* _INPUT_
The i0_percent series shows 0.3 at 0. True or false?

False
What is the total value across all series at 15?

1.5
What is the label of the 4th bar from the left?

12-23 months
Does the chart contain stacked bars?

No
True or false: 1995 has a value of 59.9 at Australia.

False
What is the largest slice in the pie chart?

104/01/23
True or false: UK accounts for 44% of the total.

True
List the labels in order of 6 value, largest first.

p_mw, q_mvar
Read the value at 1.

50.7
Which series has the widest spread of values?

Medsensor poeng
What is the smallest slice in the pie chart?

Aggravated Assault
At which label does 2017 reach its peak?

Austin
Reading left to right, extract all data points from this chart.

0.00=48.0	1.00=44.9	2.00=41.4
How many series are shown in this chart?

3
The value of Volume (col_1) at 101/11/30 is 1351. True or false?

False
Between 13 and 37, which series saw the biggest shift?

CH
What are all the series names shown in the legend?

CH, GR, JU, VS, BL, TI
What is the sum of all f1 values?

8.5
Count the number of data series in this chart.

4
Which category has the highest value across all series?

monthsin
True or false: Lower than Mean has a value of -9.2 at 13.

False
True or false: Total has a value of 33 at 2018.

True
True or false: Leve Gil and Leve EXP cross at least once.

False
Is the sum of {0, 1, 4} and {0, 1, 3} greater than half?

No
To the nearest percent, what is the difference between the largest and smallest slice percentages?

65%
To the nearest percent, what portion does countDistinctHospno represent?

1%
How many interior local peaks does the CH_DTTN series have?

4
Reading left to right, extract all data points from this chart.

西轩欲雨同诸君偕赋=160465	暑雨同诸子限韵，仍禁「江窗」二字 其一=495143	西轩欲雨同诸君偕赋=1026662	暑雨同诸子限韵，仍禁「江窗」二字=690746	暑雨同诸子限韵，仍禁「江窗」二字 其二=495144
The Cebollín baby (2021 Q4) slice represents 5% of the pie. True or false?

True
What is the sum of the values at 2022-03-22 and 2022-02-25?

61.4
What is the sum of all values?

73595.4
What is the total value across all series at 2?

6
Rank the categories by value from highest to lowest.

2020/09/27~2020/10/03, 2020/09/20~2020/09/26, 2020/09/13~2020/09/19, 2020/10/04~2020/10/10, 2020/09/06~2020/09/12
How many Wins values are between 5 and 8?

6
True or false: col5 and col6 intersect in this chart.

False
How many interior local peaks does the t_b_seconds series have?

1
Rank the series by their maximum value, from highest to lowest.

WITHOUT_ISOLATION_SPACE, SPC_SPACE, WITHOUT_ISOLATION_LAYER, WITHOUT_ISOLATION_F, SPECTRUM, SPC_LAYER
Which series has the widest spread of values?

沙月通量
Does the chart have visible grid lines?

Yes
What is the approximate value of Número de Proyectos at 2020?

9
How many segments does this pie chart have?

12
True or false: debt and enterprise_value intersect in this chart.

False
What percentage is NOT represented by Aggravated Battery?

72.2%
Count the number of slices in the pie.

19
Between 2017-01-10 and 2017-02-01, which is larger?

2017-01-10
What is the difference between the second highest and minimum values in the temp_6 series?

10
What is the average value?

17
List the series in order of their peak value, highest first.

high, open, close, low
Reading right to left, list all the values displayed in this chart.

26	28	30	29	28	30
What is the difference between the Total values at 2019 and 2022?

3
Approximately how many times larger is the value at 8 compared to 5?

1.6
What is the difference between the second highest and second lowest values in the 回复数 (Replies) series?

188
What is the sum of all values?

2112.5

* _EXERCISE DIRECTIONS_
Write out every one of the entries above, reproducing each line without any change.

* _TASK SOLUTION_
The i0_percent series shows 0.3 at 0. True or false?

False
What is the total value across all series at 15?

1.5
What is the label of the 4th bar from the left?

12-23 months
Does the chart contain stacked bars?

No
True or false: 1995 has a value of 59.9 at Australia.

False
What is the largest slice in the pie chart?

104/01/23
True or false: UK accounts for 44% of the total.

True
List the labels in order of 6 value, largest first.

p_mw, q_mvar
Read the value at 1.

50.7
Which series has the widest spread of values?

Medsensor poeng
What is the smallest slice in the pie chart?

Aggravated Assault
At which label does 2017 reach its peak?

Austin
Reading left to right, extract all data points from this chart.

0.00=48.0	1.00=44.9	2.00=41.4
How many series are shown in this chart?

3
The value of Volume (col_1) at 101/11/30 is 1351. True or false?

False
Between 13 and 37, which series saw the biggest shift?

CH
What are all the series names shown in the legend?

CH, GR, JU, VS, BL, TI
What is the sum of all f1 values?

8.5
Count the number of data series in this chart.

4
Which category has the highest value across all series?

monthsin
True or false: Lower than Mean has a value of -9.2 at 13.

False
True or false: Total has a value of 33 at 2018.

True
True or false: Leve Gil and Leve EXP cross at least once.

False
Is the sum of {0, 1, 4} and {0, 1, 3} greater than half?

No
To the nearest percent, what is the difference between the largest and smallest slice percentages?

65%
To the nearest percent, what portion does countDistinctHospno represent?

1%
How many interior local peaks does the CH_DTTN series have?

4
Reading left to right, extract all data points from this chart.

西轩欲雨同诸君偕赋=160465	暑雨同诸子限韵，仍禁「江窗」二字 其一=495143	西轩欲雨同诸君偕赋=1026662	暑雨同诸子限韵，仍禁「江窗」二字=690746	暑雨同诸子限韵，仍禁「江窗」二字 其二=495144
The Cebollín baby (2021 Q4) slice represents 5% of the pie. True or false?

True
What is the sum of the values at 2022-03-22 and 2022-02-25?

61.4
What is the sum of all values?

73595.4
What is the total value across all series at 2?

6
Rank the categories by value from highest to lowest.

2020/09/27~2020/10/03, 2020/09/20~2020/09/26, 2020/09/13~2020/09/19, 2020/10/04~2020/10/10, 2020/09/06~2020/09/12
How many Wins values are between 5 and 8?

6
True or false: col5 and col6 intersect in this chart.

False
How many interior local peaks does the t_b_seconds series have?

1
Rank the series by their maximum value, from highest to lowest.

WITHOUT_ISOLATION_SPACE, SPC_SPACE, WITHOUT_ISOLATION_LAYER, WITHOUT_ISOLATION_F, SPECTRUM, SPC_LAYER
Which series has the widest spread of values?

沙月通量
Does the chart have visible grid lines?

Yes
What is the approximate value of Número de Proyectos at 2020?

9
How many segments does this pie chart have?

12
True or false: debt and enterprise_value intersect in this chart.

False
What percentage is NOT represented by Aggravated Battery?

72.2%
Count the number of slices in the pie.

19
Between 2017-01-10 and 2017-02-01, which is larger?

2017-01-10
What is the difference between the second highest and minimum values in the temp_6 series?

10
What is the average value?

17
List the series in order of their peak value, highest first.

high, open, close, low
Reading right to left, list all the values displayed in this chart.

26	28	30	29	28	30
What is the difference between the Total values at 2019 and 2022?

3
Approximately how many times larger is the value at 8 compared to 5?

1.6
What is the difference between the second highest and second lowest values in the 回复数 (Replies) series?

188
What is the sum of all values?

2112.5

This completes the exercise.